Joe Biden was a disastrous president, so disastrous that even a president with as many glaring flaws and scandals as Donald Trump could complete the most improbable comeback in American political history.

 

ADDENDA: In case you missed it yesterday, even though it proved so much more expensive than expected that the program had to be canceled in his state, Illinois Governor JB Pritzker still thinks it’s a good idea for the government to pay for the health care of illegal immigrants.

 

A Corner post from Wednesday included an error; the National Conference of State Legislatures website is incorrect, and a special election for the vacancy created by the death of Virginia Representative Gerry Connolly is not required within 60 days.
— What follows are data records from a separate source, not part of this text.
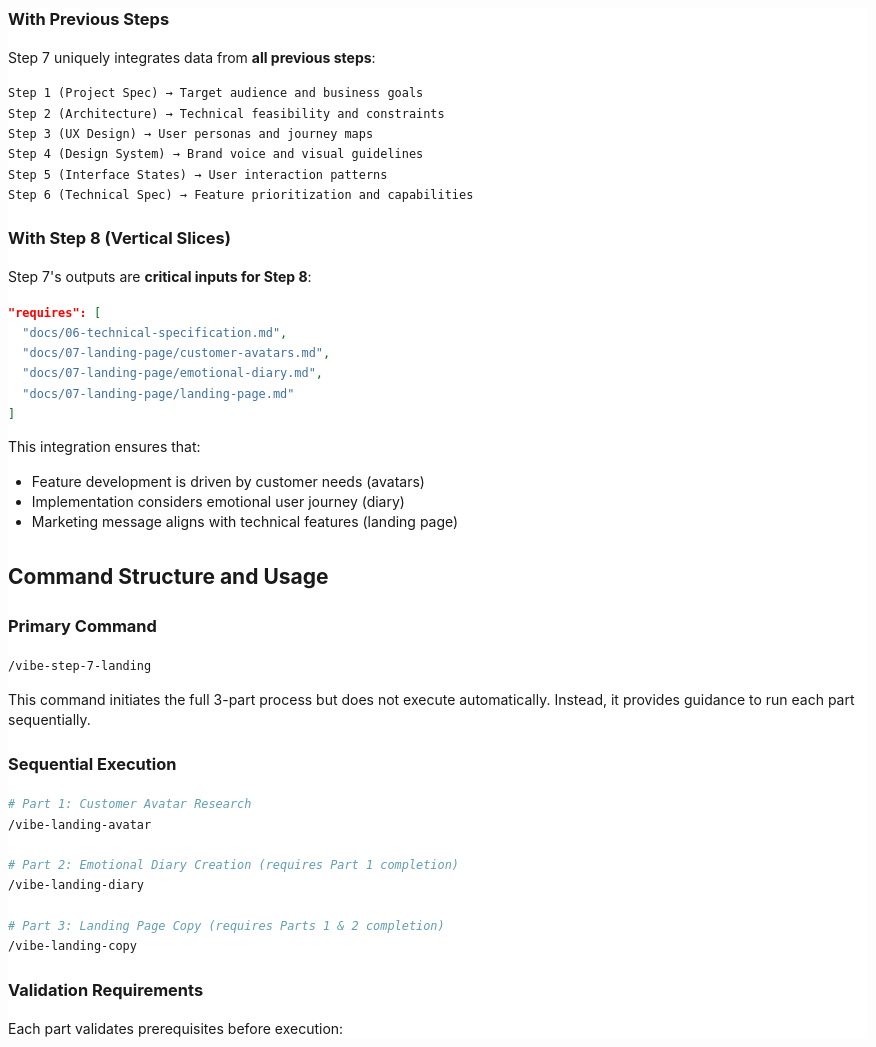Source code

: ### With Previous Steps
Step 7 uniquely integrates data from **all previous steps**:

```markdown
Step 1 (Project Spec) → Target audience and business goals
Step 2 (Architecture) → Technical feasibility and constraints  
Step 3 (UX Design) → User personas and journey maps
Step 4 (Design System) → Brand voice and visual guidelines
Step 5 (Interface States) → User interaction patterns
Step 6 (Technical Spec) → Feature prioritization and capabilities
```

### With Step 8 (Vertical Slices)
Step 7's outputs are **critical inputs for Step 8**:

```json
"requires": [
  "docs/06-technical-specification.md",
  "docs/07-landing-page/customer-avatars.md",
  "docs/07-landing-page/emotional-diary.md", 
  "docs/07-landing-page/landing-page.md"
]
```

This integration ensures that:
- Feature development is driven by customer needs (avatars)
- Implementation considers emotional user journey (diary)
- Marketing message aligns with technical features (landing page)

## Command Structure and Usage

### Primary Command
```bash
/vibe-step-7-landing
```
This command initiates the full 3-part process but does not execute automatically. Instead, it provides guidance to run each part sequentially.

### Sequential Execution
```bash
# Part 1: Customer Avatar Research
/vibe-landing-avatar

# Part 2: Emotional Diary Creation (requires Part 1 completion)
/vibe-landing-diary

# Part 3: Landing Page Copy (requires Parts 1 & 2 completion)
/vibe-landing-copy
```

### Validation Requirements
Each part validates prerequisites before execution:
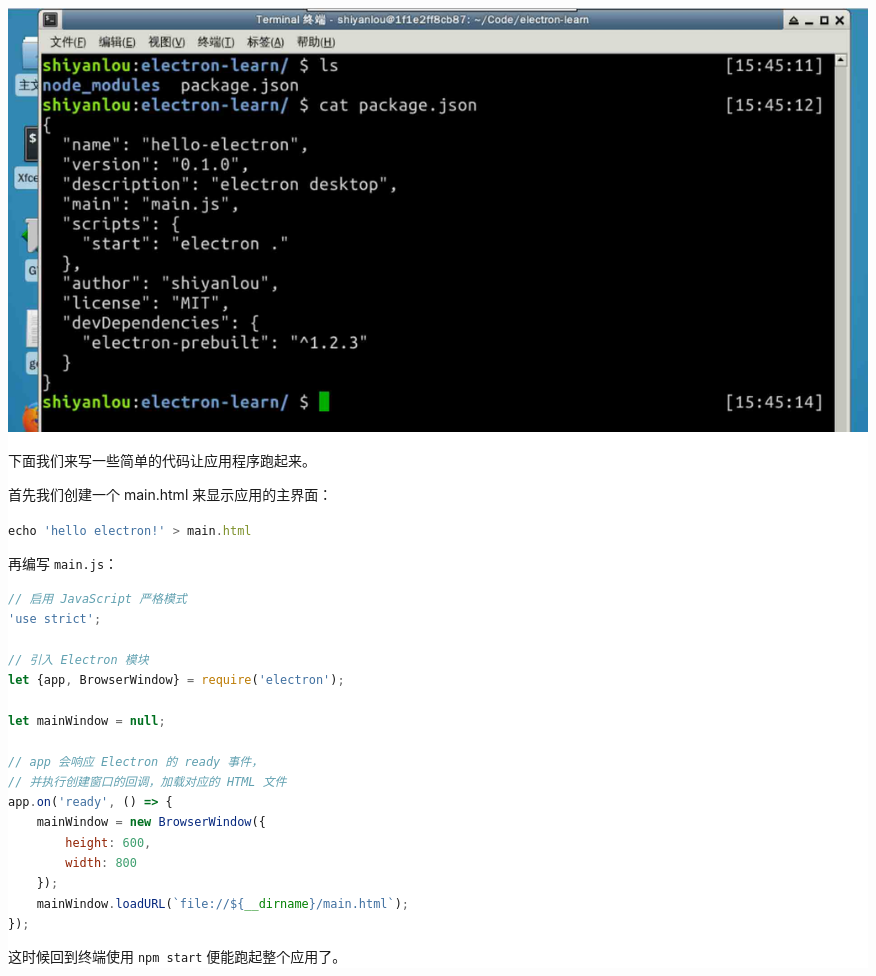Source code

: ![此处输入图片的描述](img/document-uid29879labid1895timestamp1467110469259.jpg)

下面我们来写一些简单的代码让应用程序跑起来。

首先我们创建一个 main.html 来显示应用的主界面：

```js
echo 'hello electron!' > main.html 
```

再编写 `main.js`：

```js
// 启用 JavaScript 严格模式
'use strict';

// 引入 Electron 模块
let {app, BrowserWindow} = require('electron');

let mainWindow = null;

// app 会响应 Electron 的 ready 事件，
// 并执行创建窗口的回调，加载对应的 HTML 文件
app.on('ready', () => {
    mainWindow = new BrowserWindow({
        height: 600,
        width: 800
    });
    mainWindow.loadURL(`file://${__dirname}/main.html`);
}); 
```

这时候回到终端使用 `npm start` 便能跑起整个应用了。
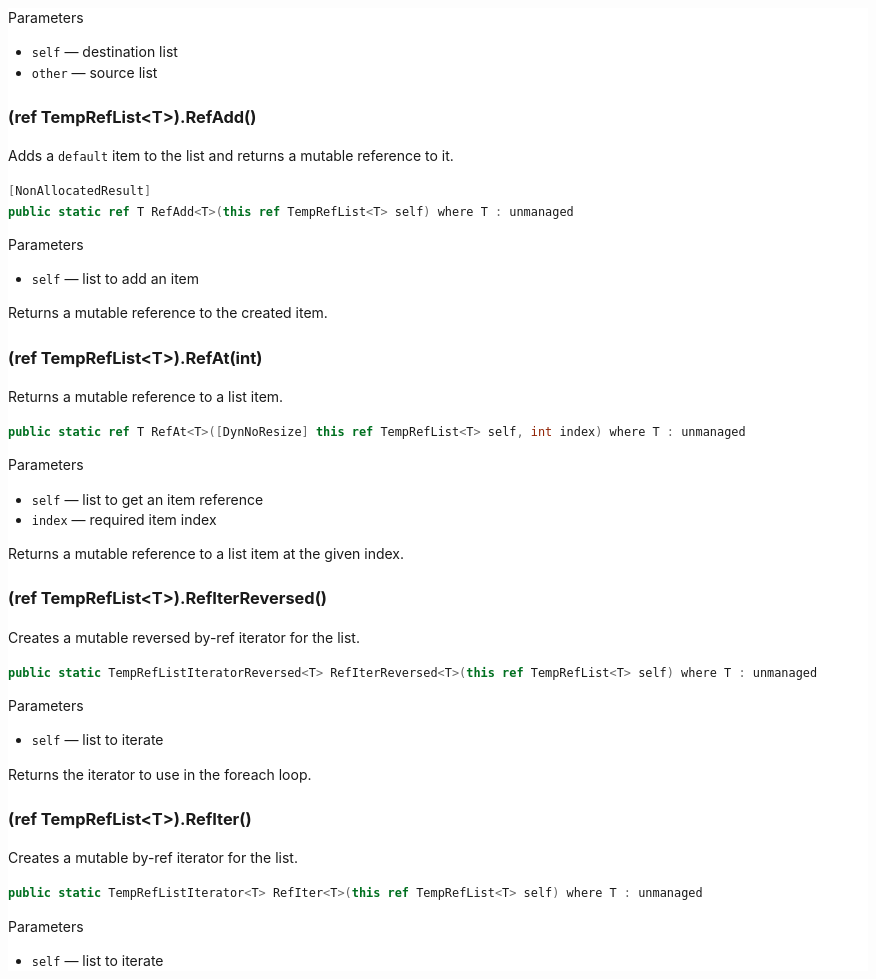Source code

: Parameters
- `self` — destination list
- `other` — source list


### \(ref TempRefList\<T\>\).RefAdd\(\)

Adds a `default` item to the list and returns a mutable reference to it.

```csharp
[NonAllocatedResult]
public static ref T RefAdd<T>(this ref TempRefList<T> self) where T : unmanaged
```

Parameters
- `self` — list to add an item

Returns a mutable reference to the created item.


### \(ref TempRefList\<T\>\).RefAt\(int\)

Returns a mutable reference to a list item.

```csharp
public static ref T RefAt<T>([DynNoResize] this ref TempRefList<T> self, int index) where T : unmanaged
```

Parameters
- `self` — list to get an item reference
- `index` — required item index

Returns a mutable reference to a list item at the given index.


### \(ref TempRefList\<T\>\).RefIterReversed\(\)

Creates a mutable reversed by-ref iterator for the list.

```csharp
public static TempRefListIteratorReversed<T> RefIterReversed<T>(this ref TempRefList<T> self) where T : unmanaged
```

Parameters
- `self` — list to iterate

Returns the iterator to use in the foreach loop.


### \(ref TempRefList\<T\>\).RefIter\(\)

Creates a mutable by-ref iterator for the list.

```csharp
public static TempRefListIterator<T> RefIter<T>(this ref TempRefList<T> self) where T : unmanaged
```

Parameters
- `self` — list to iterate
When asked if there was any deadline or timetable under the law, Andrea Gaines, the external affairs manager of the Virginia Department of Elections responded, “At this time, we do not have any additional information to provide other than referencing the Code of Virginia.”

 

Those of us in the eleventh district of Virginia are going to get a special election scheduled soon, right, Governor Glenn Youngkin? You’re not going to try to pull that stunt that Texas Governor Greg Abbott and Michigan Governor Gretchen Whitmer did, right?